I have since found one of the reasons this became a problem is because when originally setting up the first app 2 years ago, I just used the "default" VPC which itself defaults to "auto mode" which automatically creates subnets for all regions present and future. This can be a time-saver, but GCP recommends not to use this in production - for many reasons including my problem! If you want more control over the subnets and avoiding conflicts etc, they recommend you use a "custom mode" VPC where you have to define all the subnets yourself.

In my case I didn't need this super VPC of all possible regions in the world, but just one region. So now I will have to convert it to custom-mode and prune back the other regions I'm not using in this project, to be able to resolve the overlap (even if I do use a single-region subnet in another project, I still need to remove them from the original project to avoid the conflict).

CodePudding user response:

You are right, if you use default VPC, you have VPCs in all regions and the peering failed because of the overlap.

There is 2 solutions:

  • Create a custom VPC in each region/project to create a clean peering
  • Or (my favorite), create a shared VPC and add all the region/project to the host project. At the end, it's the same project, but only in multiregion, sharing the VPC layer make a lot of sense.

CodePudding user response:

Guillaume's answer is correct, but I thought I'd add my specific working recipe including how I avoided the conflict without having to reconfigure my original app.

I was going to convert my original app's auto-mode VPC into a custom one, then remove the regions I'm not using (all but us-west2). I practiced this in a different project and seemed to work quickly and easily, but I wanted to avoid any disruption to my production app.

After researching the IP ranges used by the auto-mode VPC, I realised I can just create a new VPC in my second region using any spare "local" IP range, as long as I avoid both the GCP auto-range of 10.128.0.0/20 (10.128.0.0 - 10.255.255.255) and the Mongo Atlas range of 192.168.0.0/16 (192.168.0.0 - 192.168.255.255), so I chose 10.1.0.0/16.

Then performed these steps:

  • Create custom VPC "my-app-engine" in my second region project
    • Add 1 subnet "my-app-engine-us-west4" region: "us-west4" 10.1.0.0/16
  • Add VPC Peering to this network both at GCP Mongo Atlas and wait for it to connect
  • Add the subnet range 10.1.0.0/16 to Atlas Network Access > IP Access List
  • Re-deployed the app into this VPC with extra app.yaml settings:
    • network: my-app-engine
    • subnetwork_name: my-app-engine-us-west4

You have to specify subnetwork_name as well in the app.yaml for custom VPCs, but not for auto-mode ones.

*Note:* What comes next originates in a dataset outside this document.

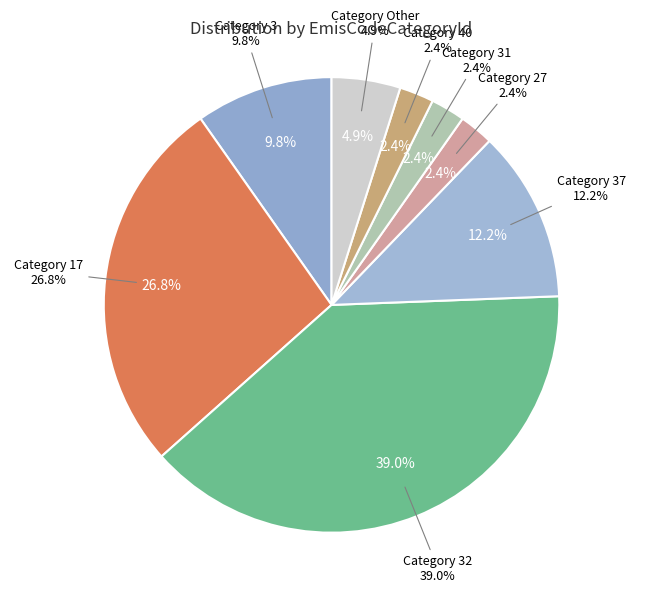

Count the number of slices in the pie.

8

The "IP Access List" caught me out for a while as I'd forgotten you also have to open the Mongo firewall to the new VPC Peering, and was still getting connection timeouts to the cluster, even though the peering was setup.

So now I have two VPC peerings, the original overstuffed one, and this new slim one on a custom network. I will eventually redeploy the old app in this slimmer pattern once the new region is working.